## [Given text]

As I mentioned in my last post, futureproofing is generally thought of as a proactive approach to managing whatever change the future may hold. Its goal, of course, is to minimize the negative and maximize the positive impacts of that change. Think of it as the way you “turn lemons into lemonade.”
While the goal of futureproofing is clear enough, however, the reason we should now use it in managing our careers and the steps involved in doing so are less well understood. So, I’ll use this and my next post to provide some clarity on both of those very important topics.
Why should Career Activists bother with futureproofing? Simple. There’s only one certainty in today’s workplace: Tomorrow will be different from today. We’re now seeing more change more frequently than at any other time in the past 100 years or more. And that change is increasingly disruptive … to our jobs, occupational fields, industries and, as a consequence, our careers.

[Dataset items]
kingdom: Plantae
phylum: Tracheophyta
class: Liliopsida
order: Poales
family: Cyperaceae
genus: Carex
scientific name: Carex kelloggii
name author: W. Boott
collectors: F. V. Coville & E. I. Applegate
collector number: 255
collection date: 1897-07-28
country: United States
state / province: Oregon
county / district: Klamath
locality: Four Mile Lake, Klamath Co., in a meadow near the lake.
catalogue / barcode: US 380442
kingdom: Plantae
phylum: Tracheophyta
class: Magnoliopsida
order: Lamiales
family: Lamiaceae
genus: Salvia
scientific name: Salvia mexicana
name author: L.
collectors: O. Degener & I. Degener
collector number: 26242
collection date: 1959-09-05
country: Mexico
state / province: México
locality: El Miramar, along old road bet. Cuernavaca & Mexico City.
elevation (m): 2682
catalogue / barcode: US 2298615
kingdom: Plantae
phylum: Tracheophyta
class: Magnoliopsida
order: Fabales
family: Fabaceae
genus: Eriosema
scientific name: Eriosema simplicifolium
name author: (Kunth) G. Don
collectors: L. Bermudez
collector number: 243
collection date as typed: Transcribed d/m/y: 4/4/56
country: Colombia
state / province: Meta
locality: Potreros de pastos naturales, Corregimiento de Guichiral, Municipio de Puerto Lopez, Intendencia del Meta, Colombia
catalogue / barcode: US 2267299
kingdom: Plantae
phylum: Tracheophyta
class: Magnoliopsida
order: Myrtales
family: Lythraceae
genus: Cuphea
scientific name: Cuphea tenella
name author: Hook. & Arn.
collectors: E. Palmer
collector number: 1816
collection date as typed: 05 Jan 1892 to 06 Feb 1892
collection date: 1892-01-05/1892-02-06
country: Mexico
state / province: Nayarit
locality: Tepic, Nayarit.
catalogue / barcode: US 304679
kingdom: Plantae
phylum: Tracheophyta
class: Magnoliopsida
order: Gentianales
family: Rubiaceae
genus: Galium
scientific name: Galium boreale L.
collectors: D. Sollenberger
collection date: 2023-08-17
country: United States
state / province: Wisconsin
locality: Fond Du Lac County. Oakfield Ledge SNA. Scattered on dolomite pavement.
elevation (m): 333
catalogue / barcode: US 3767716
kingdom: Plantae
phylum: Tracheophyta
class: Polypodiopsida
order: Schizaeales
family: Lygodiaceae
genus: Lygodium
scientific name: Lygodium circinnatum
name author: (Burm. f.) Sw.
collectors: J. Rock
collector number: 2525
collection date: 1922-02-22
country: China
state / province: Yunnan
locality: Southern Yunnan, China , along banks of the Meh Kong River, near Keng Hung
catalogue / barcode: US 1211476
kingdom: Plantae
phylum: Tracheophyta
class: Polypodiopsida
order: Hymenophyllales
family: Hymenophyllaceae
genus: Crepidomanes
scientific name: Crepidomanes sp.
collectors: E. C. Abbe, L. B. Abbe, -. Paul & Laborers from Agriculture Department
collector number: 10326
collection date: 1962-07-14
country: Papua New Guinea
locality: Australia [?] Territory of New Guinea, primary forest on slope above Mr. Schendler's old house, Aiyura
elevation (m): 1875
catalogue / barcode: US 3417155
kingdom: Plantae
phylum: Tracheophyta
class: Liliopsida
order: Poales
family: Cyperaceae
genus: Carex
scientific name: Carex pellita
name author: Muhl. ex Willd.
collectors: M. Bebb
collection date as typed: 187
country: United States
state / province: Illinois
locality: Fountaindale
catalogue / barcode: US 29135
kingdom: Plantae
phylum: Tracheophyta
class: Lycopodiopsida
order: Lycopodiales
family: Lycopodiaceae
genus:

## [Prompt]
Copy out everything in the futureproofing text from "While the goal" down to "very important topics.". The records have no role in this work.

## [Response below]
While the goal of futureproofing is clear enough, however, the reason we should now use it in managing our careers and the steps involved in doing so are less well understood. So, I’ll use this and my next post to provide some clarity on both of those very important topics.